**What you are asked to do:**
Transcribe the full listing below, word for word, without pictures.

**Entries supplied:**
**********
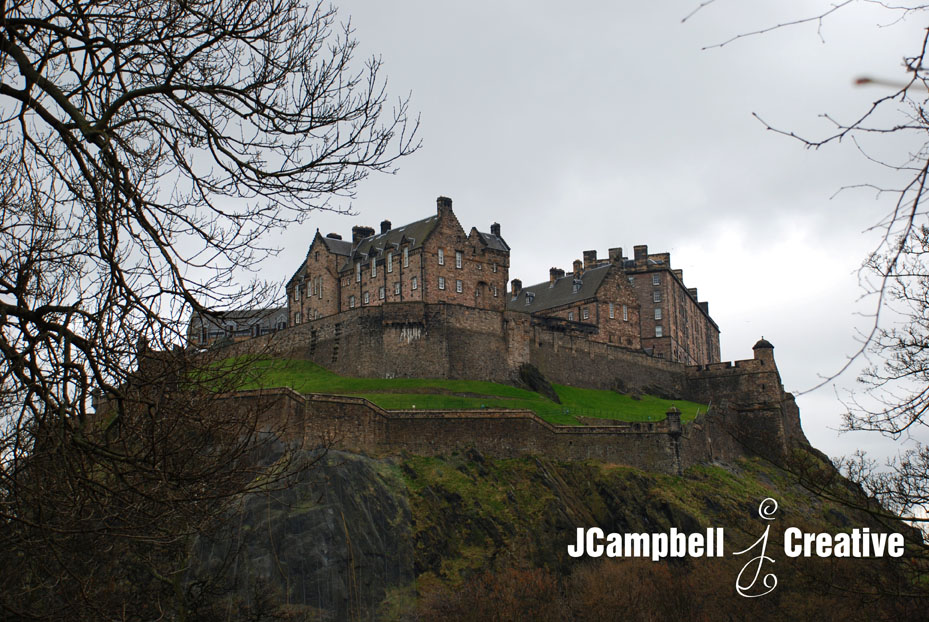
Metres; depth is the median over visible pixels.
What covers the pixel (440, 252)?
window
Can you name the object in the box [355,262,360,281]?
window
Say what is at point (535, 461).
rocky hill
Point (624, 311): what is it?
window
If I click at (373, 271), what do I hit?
window
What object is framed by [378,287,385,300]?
window
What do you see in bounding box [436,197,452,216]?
chimney
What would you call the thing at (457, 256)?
window
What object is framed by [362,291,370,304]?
window
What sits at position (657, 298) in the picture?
window
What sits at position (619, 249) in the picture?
chimney
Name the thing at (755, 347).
turret
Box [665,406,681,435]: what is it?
stone turret
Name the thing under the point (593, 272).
stone building
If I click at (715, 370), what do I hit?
stone tower
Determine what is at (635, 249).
chimney
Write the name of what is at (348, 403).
stone wall
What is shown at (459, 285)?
window
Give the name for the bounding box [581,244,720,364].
building
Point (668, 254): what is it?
chimney
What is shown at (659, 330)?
window
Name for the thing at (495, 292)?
window
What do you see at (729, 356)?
sky
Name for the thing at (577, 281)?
dormer window
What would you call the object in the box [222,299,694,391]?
stone wall
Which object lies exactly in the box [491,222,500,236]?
chimney
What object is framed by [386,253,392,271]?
window
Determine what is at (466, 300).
castle building
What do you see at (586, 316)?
window
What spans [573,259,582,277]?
chimney
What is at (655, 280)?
window
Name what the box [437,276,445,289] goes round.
window
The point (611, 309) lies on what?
window
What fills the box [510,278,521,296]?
chimney
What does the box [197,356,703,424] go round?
lawn
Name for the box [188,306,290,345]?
building
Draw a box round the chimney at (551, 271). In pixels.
[549,267,563,281]
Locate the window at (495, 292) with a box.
[492,283,498,297]
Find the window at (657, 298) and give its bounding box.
[653,291,661,302]
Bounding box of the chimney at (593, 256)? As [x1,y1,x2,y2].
[583,250,596,267]
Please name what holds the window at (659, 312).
in the building at (709, 320)
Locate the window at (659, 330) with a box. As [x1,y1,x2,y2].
[655,325,662,336]
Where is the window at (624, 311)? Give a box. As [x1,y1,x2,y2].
[622,304,628,319]
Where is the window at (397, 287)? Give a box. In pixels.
[393,282,400,296]
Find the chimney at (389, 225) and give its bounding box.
[379,219,390,232]
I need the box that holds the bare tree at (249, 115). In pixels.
[0,0,424,621]
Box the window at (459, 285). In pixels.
[455,279,463,292]
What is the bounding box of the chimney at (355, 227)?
[352,225,374,242]
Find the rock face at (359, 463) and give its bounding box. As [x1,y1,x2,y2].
[184,443,413,621]
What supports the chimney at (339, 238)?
on the castle building at (466, 300)
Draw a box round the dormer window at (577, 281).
[572,278,582,291]
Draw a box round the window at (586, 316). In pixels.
[581,307,589,318]
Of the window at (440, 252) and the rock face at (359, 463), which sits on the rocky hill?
the rock face at (359, 463)
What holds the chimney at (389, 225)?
on the castle building at (466, 300)
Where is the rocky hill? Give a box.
[176,433,925,621]
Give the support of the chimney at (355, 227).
on the castle building at (466, 300)
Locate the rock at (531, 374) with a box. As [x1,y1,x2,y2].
[517,363,560,403]
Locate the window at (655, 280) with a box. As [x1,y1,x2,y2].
[652,273,660,284]
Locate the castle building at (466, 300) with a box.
[287,196,511,321]
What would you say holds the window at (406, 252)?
in the castle building at (466, 300)
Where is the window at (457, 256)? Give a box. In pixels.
[455,251,462,268]
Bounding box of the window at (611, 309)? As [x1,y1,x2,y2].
[608,303,614,317]
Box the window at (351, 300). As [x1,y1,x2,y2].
[348,295,355,308]
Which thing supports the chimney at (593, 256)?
on the building at (709, 320)
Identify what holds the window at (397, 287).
in the castle building at (466, 300)
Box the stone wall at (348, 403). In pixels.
[214,387,724,471]
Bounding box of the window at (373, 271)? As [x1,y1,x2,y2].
[370,258,376,276]
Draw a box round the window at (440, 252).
[437,249,444,264]
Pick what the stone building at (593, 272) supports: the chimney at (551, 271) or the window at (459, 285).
the chimney at (551, 271)
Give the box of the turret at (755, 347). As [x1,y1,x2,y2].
[752,338,774,367]
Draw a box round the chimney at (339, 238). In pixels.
[327,232,341,240]
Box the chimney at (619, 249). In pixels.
[608,247,622,263]
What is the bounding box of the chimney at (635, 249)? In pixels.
[633,245,647,265]
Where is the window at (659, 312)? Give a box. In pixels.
[654,307,661,319]
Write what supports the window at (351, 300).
in the castle building at (466, 300)
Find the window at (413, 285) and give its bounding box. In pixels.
[411,277,417,290]
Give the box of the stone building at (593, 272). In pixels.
[509,259,641,349]
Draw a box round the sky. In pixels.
[36,0,928,505]
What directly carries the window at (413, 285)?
in the castle building at (466, 300)
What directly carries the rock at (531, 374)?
on the lawn at (604, 392)
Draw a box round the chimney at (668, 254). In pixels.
[656,252,670,267]
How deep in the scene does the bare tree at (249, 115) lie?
11.67 m
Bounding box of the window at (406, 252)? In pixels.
[402,248,409,266]
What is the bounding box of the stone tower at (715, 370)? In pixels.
[683,339,798,461]
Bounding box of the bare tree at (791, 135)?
[691,0,928,434]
**********
**Solution for this problem:**
Metres; depth is the median over visible pixels.
What covers the pixel (440, 252)?
window
Can you name the object in the box [355,262,360,281]?
window
Say what is at point (535, 461).
rocky hill
Point (624, 311): what is it?
window
If I click at (373, 271), what do I hit?
window
What object is framed by [378,287,385,300]?
window
What do you see in bounding box [436,197,452,216]?
chimney
What would you call the thing at (457, 256)?
window
What object is framed by [362,291,370,304]?
window
What sits at position (657, 298) in the picture?
window
What sits at position (619, 249) in the picture?
chimney
Name the thing at (755, 347).
turret
Box [665,406,681,435]: what is it?
stone turret
Name the thing under the point (593, 272).
stone building
If I click at (715, 370), what do I hit?
stone tower
Determine what is at (635, 249).
chimney
Write the name of what is at (348, 403).
stone wall
What is shown at (459, 285)?
window
Give the name for the bounding box [581,244,720,364].
building
Point (668, 254): what is it?
chimney
What is shown at (659, 330)?
window
Name for the thing at (495, 292)?
window
What do you see at (729, 356)?
sky
Name for the thing at (577, 281)?
dormer window
What would you call the object in the box [222,299,694,391]?
stone wall
Which object lies exactly in the box [491,222,500,236]?
chimney
What object is framed by [386,253,392,271]?
window
Determine what is at (466, 300).
castle building
What do you see at (586, 316)?
window
What spans [573,259,582,277]?
chimney
What is at (655, 280)?
window
Name what the box [437,276,445,289] goes round.
window
The point (611, 309) lies on what?
window
What fills the box [510,278,521,296]?
chimney
What does the box [197,356,703,424] go round?
lawn
Name for the box [188,306,290,345]?
building
Draw a box round the chimney at (551, 271). In pixels.
[549,267,563,281]
Locate the window at (495, 292) with a box.
[492,283,498,297]
Find the window at (657, 298) and give its bounding box.
[653,291,661,302]
Bounding box of the chimney at (593, 256)? As [x1,y1,x2,y2].
[583,250,596,267]
Please name what holds the window at (659, 312).
in the building at (709, 320)
Locate the window at (659, 330) with a box. As [x1,y1,x2,y2].
[655,325,662,336]
Where is the window at (624, 311)? Give a box. As [x1,y1,x2,y2].
[622,304,628,319]
Where is the window at (397, 287)? Give a box. In pixels.
[393,282,400,296]
Find the chimney at (389, 225) and give its bounding box.
[379,219,390,232]
I need the box that holds the bare tree at (249, 115). In pixels.
[0,0,424,621]
Box the window at (459, 285). In pixels.
[455,279,463,292]
What is the bounding box of the chimney at (355, 227)?
[352,225,374,242]
Find the rock face at (359, 463) and give its bounding box. As [x1,y1,x2,y2].
[184,443,413,621]
What supports the chimney at (339, 238)?
on the castle building at (466, 300)
Draw a box round the dormer window at (577, 281).
[572,278,582,291]
Draw a box round the window at (586, 316). In pixels.
[581,307,589,318]
Of the window at (440, 252) and the rock face at (359, 463), which sits on the rocky hill?
the rock face at (359, 463)
What holds the chimney at (389, 225)?
on the castle building at (466, 300)
Where is the rocky hill? Give a box.
[176,433,925,621]
Give the support of the chimney at (355, 227).
on the castle building at (466, 300)
Locate the rock at (531, 374) with a box. As [x1,y1,x2,y2].
[517,363,560,403]
Locate the window at (655, 280) with a box. As [x1,y1,x2,y2].
[652,273,660,284]
Locate the castle building at (466, 300) with a box.
[287,196,511,321]
What would you say holds the window at (406, 252)?
in the castle building at (466, 300)
Where is the window at (457, 256)? Give a box. In pixels.
[455,251,462,268]
Bounding box of the window at (611, 309)? As [x1,y1,x2,y2].
[608,303,614,317]
Box the window at (351, 300). As [x1,y1,x2,y2].
[348,295,355,308]
Which thing supports the chimney at (593, 256)?
on the building at (709, 320)
Identify what holds the window at (397, 287).
in the castle building at (466, 300)
Box the stone wall at (348, 403). In pixels.
[214,387,724,471]
Bounding box of the window at (373, 271)? As [x1,y1,x2,y2].
[370,258,376,276]
Draw a box round the window at (440, 252).
[437,249,444,264]
Pick what the stone building at (593, 272) supports: the chimney at (551, 271) or the window at (459, 285).
the chimney at (551, 271)
Give the box of the turret at (755, 347). As [x1,y1,x2,y2].
[752,338,774,367]
Draw a box round the chimney at (339, 238). In pixels.
[327,232,341,240]
Box the chimney at (619, 249). In pixels.
[608,247,622,263]
What is the bounding box of the chimney at (635, 249)? In pixels.
[633,245,647,265]
Where is the window at (659, 312)? Give a box. In pixels.
[654,307,661,319]
Write what supports the window at (351, 300).
in the castle building at (466, 300)
Find the window at (413, 285) and give its bounding box. In pixels.
[411,277,417,290]
Give the box of the stone building at (593, 272). In pixels.
[509,259,641,349]
Draw a box round the sky. In pixels.
[36,0,928,505]
What directly carries the window at (413, 285)?
in the castle building at (466, 300)
What directly carries the rock at (531, 374)?
on the lawn at (604, 392)
Draw a box round the chimney at (668, 254). In pixels.
[656,252,670,267]
How deep in the scene does the bare tree at (249, 115) lie?
11.67 m
Bounding box of the window at (406, 252)? In pixels.
[402,248,409,266]
What is the bounding box of the stone tower at (715, 370)? In pixels.
[683,339,798,461]
Bounding box of the bare tree at (791, 135)?
[691,0,928,434]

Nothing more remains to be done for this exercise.